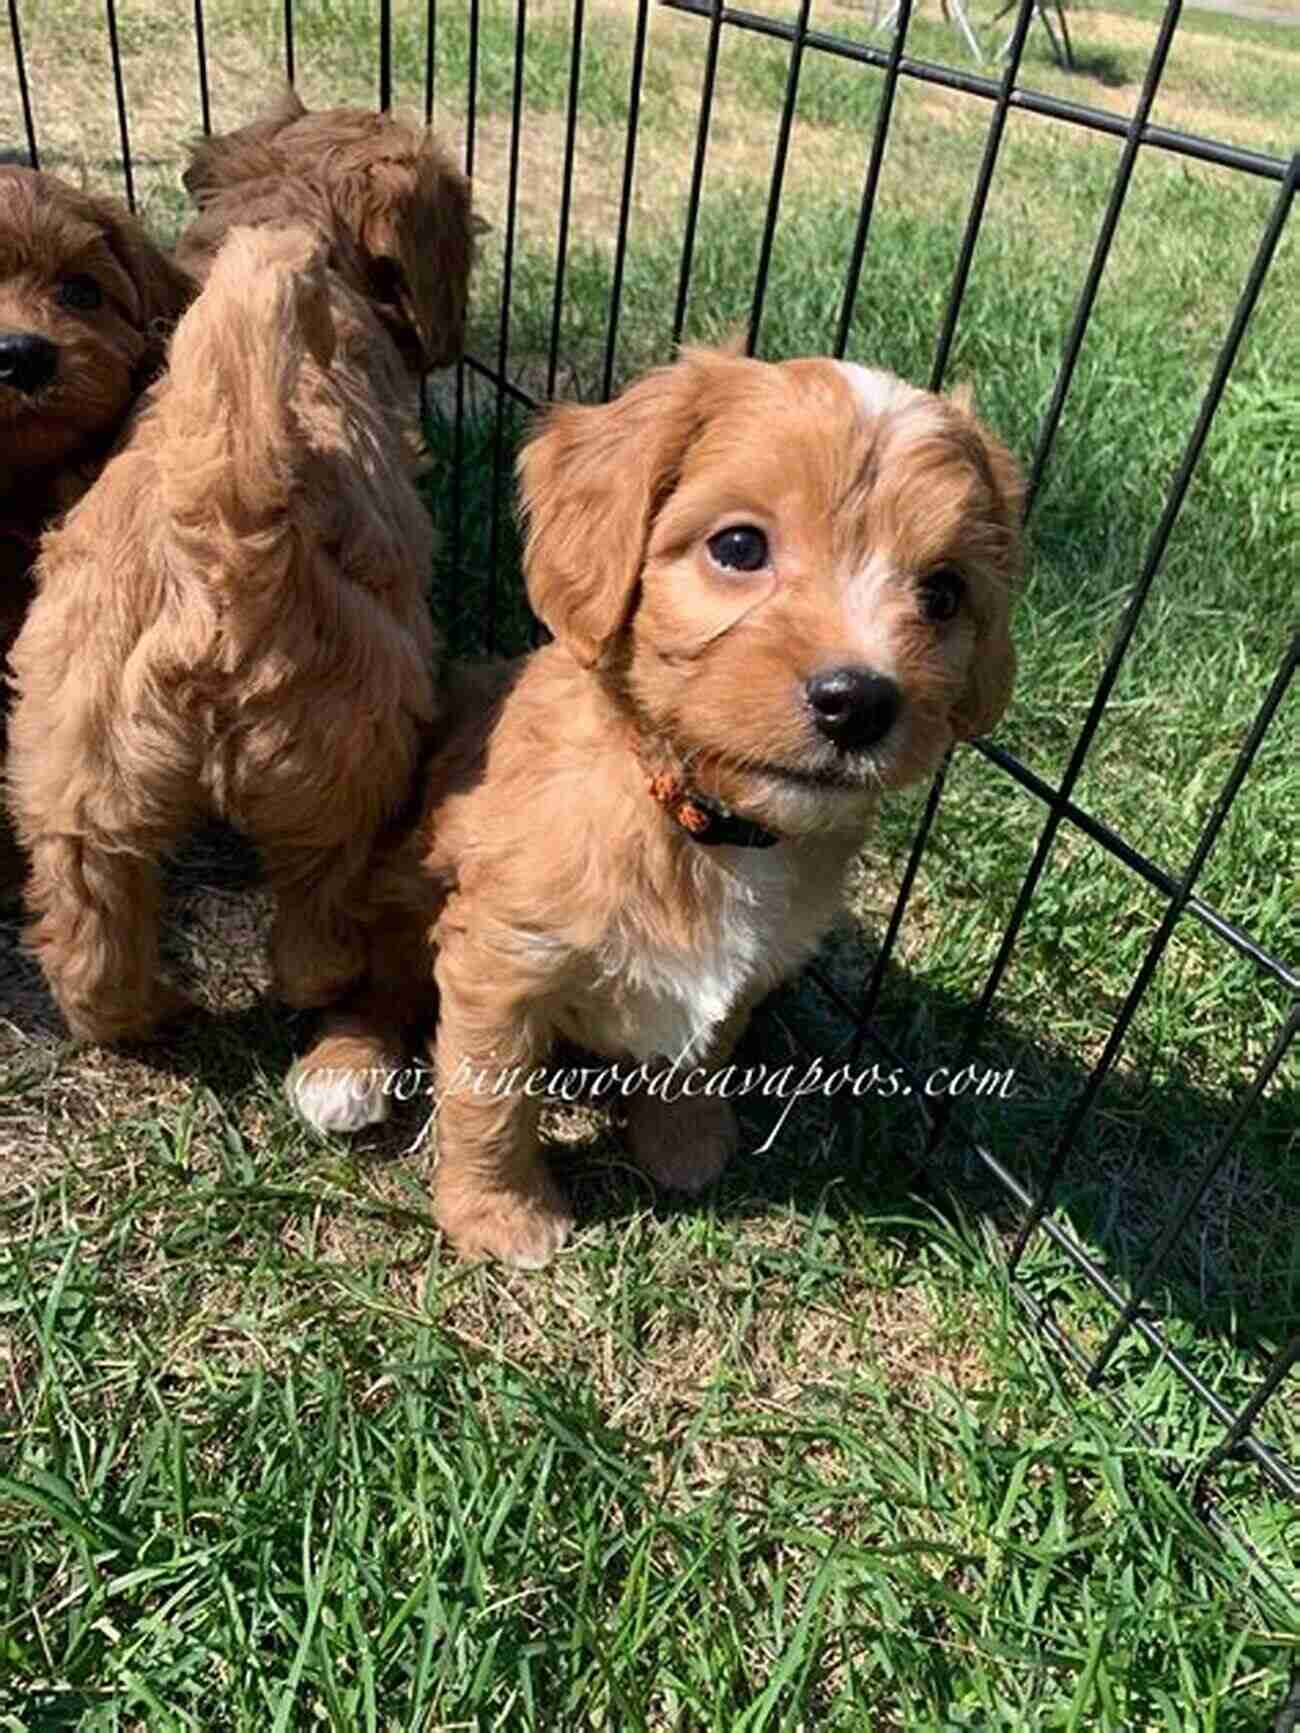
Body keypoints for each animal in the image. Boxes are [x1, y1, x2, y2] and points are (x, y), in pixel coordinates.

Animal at [287, 348, 1026, 1275]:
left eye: (944, 593)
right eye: (739, 546)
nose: (858, 701)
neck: (704, 824)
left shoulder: (754, 963)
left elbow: (704, 1048)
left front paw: (682, 1141)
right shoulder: (502, 957)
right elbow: (490, 1098)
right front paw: (499, 1213)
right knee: (374, 981)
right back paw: (343, 1068)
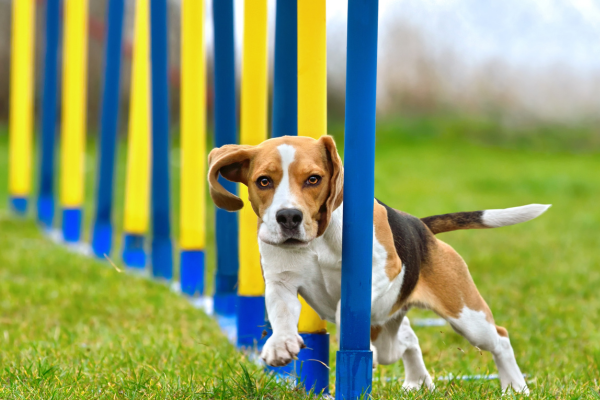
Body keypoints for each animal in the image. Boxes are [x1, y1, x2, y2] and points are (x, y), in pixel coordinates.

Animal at [207, 136, 548, 392]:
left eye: (313, 179)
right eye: (263, 181)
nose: (288, 217)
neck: (317, 240)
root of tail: (421, 226)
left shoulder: (382, 270)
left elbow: (345, 309)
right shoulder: (281, 283)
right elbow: (280, 314)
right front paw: (280, 344)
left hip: (467, 315)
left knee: (500, 338)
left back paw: (515, 387)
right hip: (395, 329)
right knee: (408, 338)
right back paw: (417, 382)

# Exercise instructions
Output only the lines from the one that contains "left eye: (313, 179)" through the final line of the records, exactly as given.

# Response area
left eye: (313, 179)
right eye: (263, 181)
nose: (288, 217)
neck: (317, 240)
root of tail: (421, 226)
left shoulder: (382, 270)
left elbow: (345, 309)
right shoulder: (281, 283)
right elbow: (280, 314)
right front paw: (280, 344)
left hip: (467, 315)
left knee: (500, 338)
left back paw: (515, 387)
right hip: (395, 329)
right knee: (408, 338)
right back paw: (417, 382)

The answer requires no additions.